Thursday, October 07, 2010

College and Kids Have Switched Positions

Continuing our class discussion of The Feminine Mystique.

For the feminine mystique women in the '50s, marriage and children seemed obligatory, while the substance of college education, or even a college degree, were optional.

Now, the women in class agreed that a college education was essential, as they viewed their lives. Marriage and children, though desired by most of the women in the class, were optional.

I think this says as much about the changing class mores of the middle class as it shows a revolution in women's options.

Since children are not really optional for society as a whole, and smart educated people know that marriage is the best institution to raise children in, I expect that there will be another swing of the pendulum.

What we will try to think through and model, starting with my social theory class, is a view of life in which both college-and-career AND marriage-and-children are equally valued core aims in life.

Wednesday, October 06, 2010

The Feminine Mystique Made Unfemininity Seem Too Weird

A woman in my theory class had this excellent insight on reading The Feminine Mystique:

I had always thought that women, in this time period, were just being oppressed by men, but it turns out they had opportunities to rise above and stand out. But it is the idea of standing out that scared them away. They did not want to be seen as weird or unfeminine.

It has been helpful to us, as I noted yesterday, to see the feminine mystique as a brief interlude, not the eternal condition of women prior to 1970.

What today's insight adds is a psychological mechanism that makes sense to me. Women are more likely than men to place a high value on equal social relations, on doing what other women are doing. If the feminine mystique became the established norm for a time among critical female opinion leaders, I can see how it would spread powerfully among other women - especially if there were other structural forces backing it up.

Tuesday, October 05, 2010

Feminine Mystique as Summer Vacation

We are reading The Feminine Mystique in my social theory class. We were considering Friedan's point that the feminine mystique was an abrupt shift from the more public role that educated women had had during the Second World War. Knowing that the mystique period was brief, followed by the second wave of feminism, one imaginative student suggested that the feminine mystique was like summer vacation. She said that as summer vacation approaches, students look forward to no more books, seeing their friends, staying home, sleeping late. After a few months, though, they can't wait to get back to their studies.

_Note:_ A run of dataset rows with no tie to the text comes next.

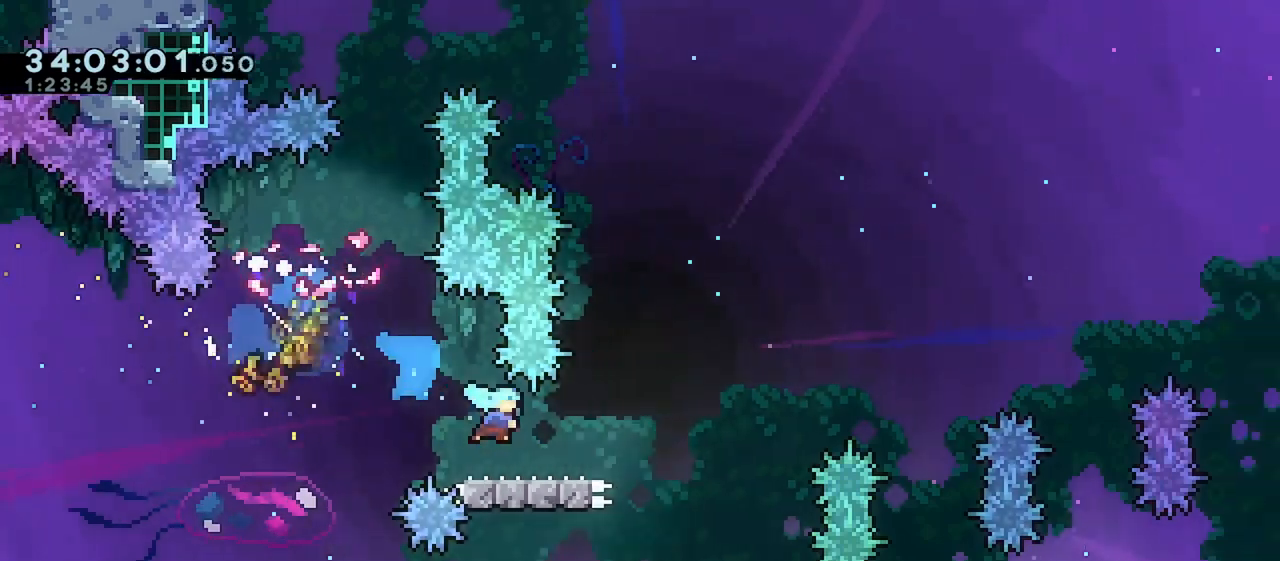
{"keys": ["right", "up"], "events": [[100, "down", "up"], [133, "jump", "down"], [450, "jump", "up"], [450, "up", "down"]]}
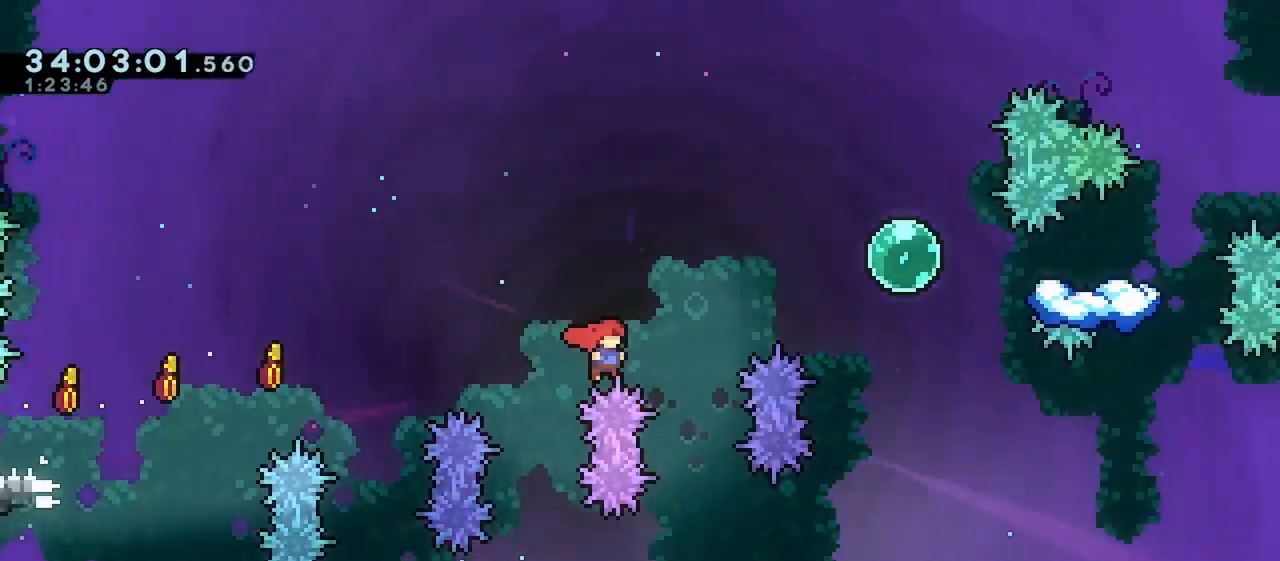
{"keys": ["right"], "events": [[17, "dash", "down"], [150, "dash", "up"], [267, "up", "up"]]}
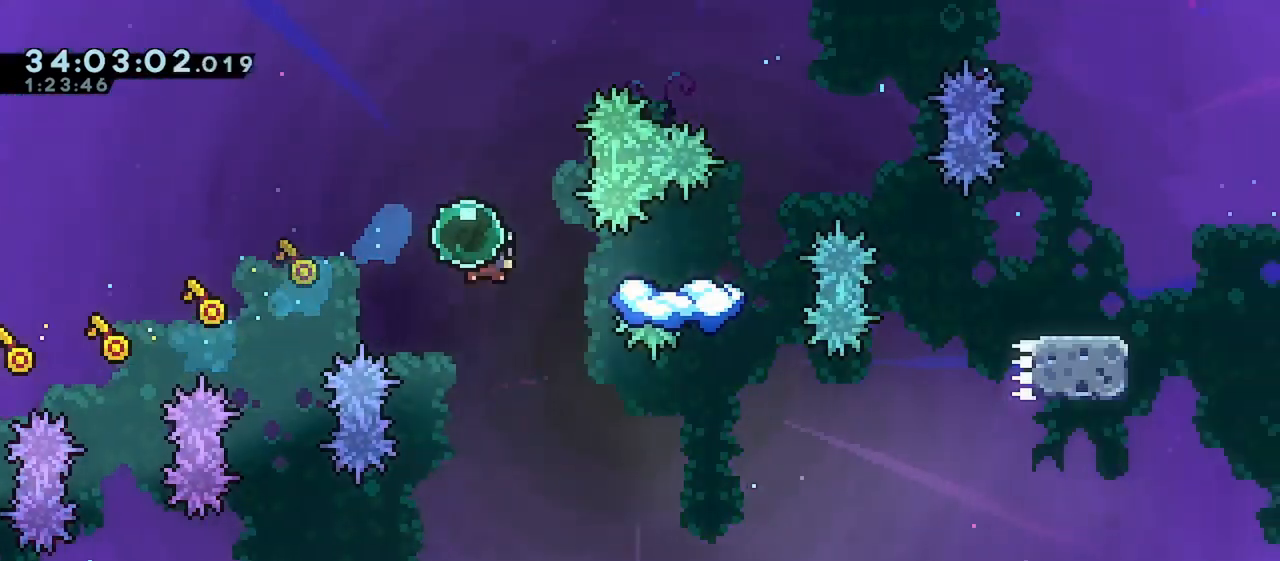
{"keys": ["down", "left"], "events": [[17, "dash", "down"], [100, "dash", "up"], [233, "jump", "down"], [317, "down", "down"], [317, "left", "down"], [350, "right", "up"], [400, "dash", "down"], [450, "jump", "up"], [500, "dash", "up"]]}
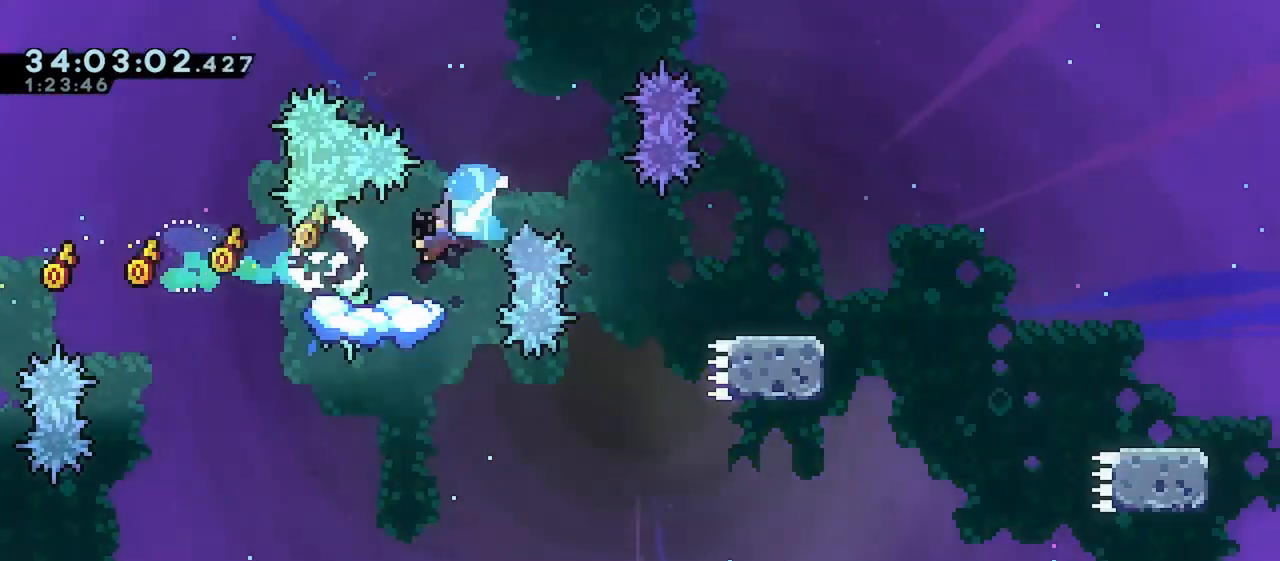
{"keys": ["down", "jump", "right"], "events": [[33, "right", "down"], [100, "jump", "down"], [100, "left", "up"], [117, "down", "up"], [200, "dash", "down"], [200, "down", "down"], [283, "jump", "up"], [400, "dash", "up"], [500, "jump", "down"]]}
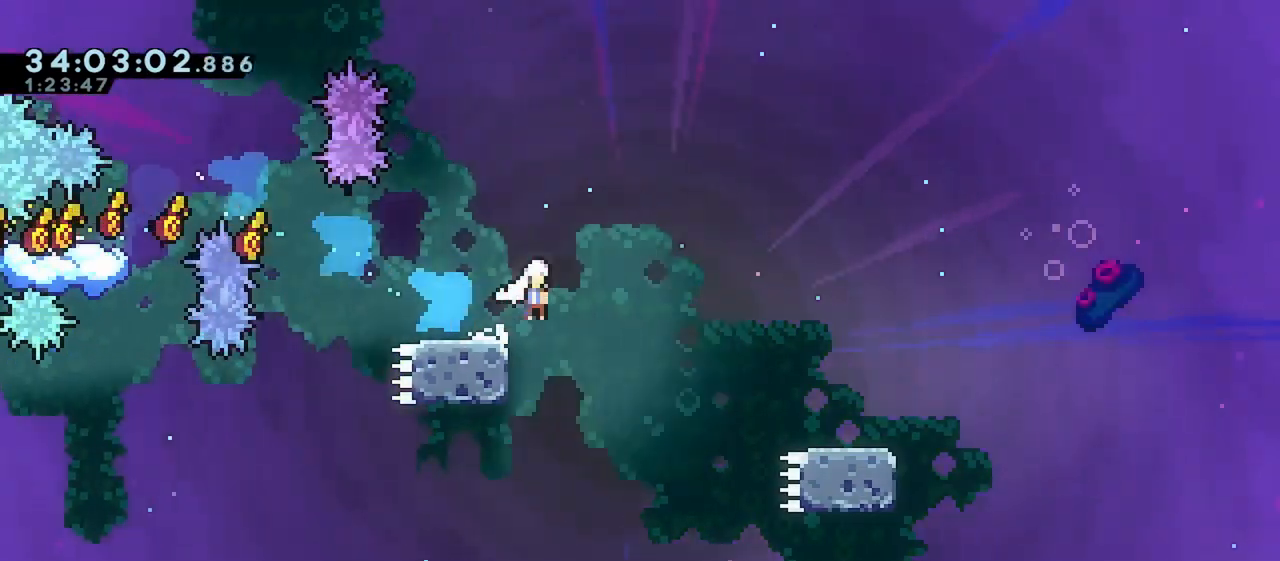
{"keys": ["jump", "right"], "events": [[67, "dash", "down"], [150, "jump", "up"], [233, "dash", "up"], [350, "down", "up"], [400, "jump", "down"]]}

I think this is a nifty analogy.

Saturday, October 02, 2010

Social Networks Are Like Coffee Houses

Social networks are shot through with coffee house metaphors. The connection is natural. I am a big fan of both. But we should understand what they are good for, and not good for.

In my coffee house class, my summary idea is that coffee houses are places where strangers can become acquaintances. Coffee houses are not places for building strong friendships. Some friendships may, of course, grow out of coffee house connections. Indeed, I know marriages that began in coffee houses. But a relationship that is born in the coffee house, and stays there, will not grow beyond a weak tie.

Weak ties are very important in real life. Many good things come from weak ties. It is your weak ties that are likely to lead you to a next job, not your strong ties. Weak ties are best for spreading and bringing you new information.

Malcolm Gladwell has a fine article in the New Yorker on the difference between social networks and hierarchies. Gladwell's core point: "Facebook is a tool for efficiently managing your acquaintances." It is not made of the strong ties that can make a revolution.

Friday, October 01, 2010

Some Group Differences are Due to Privilege. Some Are Not.

If diversity means anything, it means that different groups differ at least a little in what they want and in what talents they bring, as well as in how they are treated by others.

Privilege is real - some groups have unearned advantages over others, which does increase the chance that people like that will be disproportionately represented among those in power.

But it is also the case that different groups want different things, or more exactly, the proportions of people who want some outcome will not be identical in each group.

It is also true, but harder to pin down, that different groups bring a different mix of skills and talents to life. This difference has to have some effect on the proportion of people from each group who end up doing one thing or another.

It is certainly the case that the group of people in positions of power are disproportionately from privileged groups. But privilege is only part of the reason. To say otherwise, to say that all groups have an exactly equal desire and exactly equal ability to achieve all outcomes is simply false. Worse, it is condescending and imperialist to assume that all groups - all cultures and subcultures - desire exactly the same things equally.

In the discourse about privilege, to assume that the privileged are disproportionately powerful solely because we are privileged is itself an act of unwarranted privilege.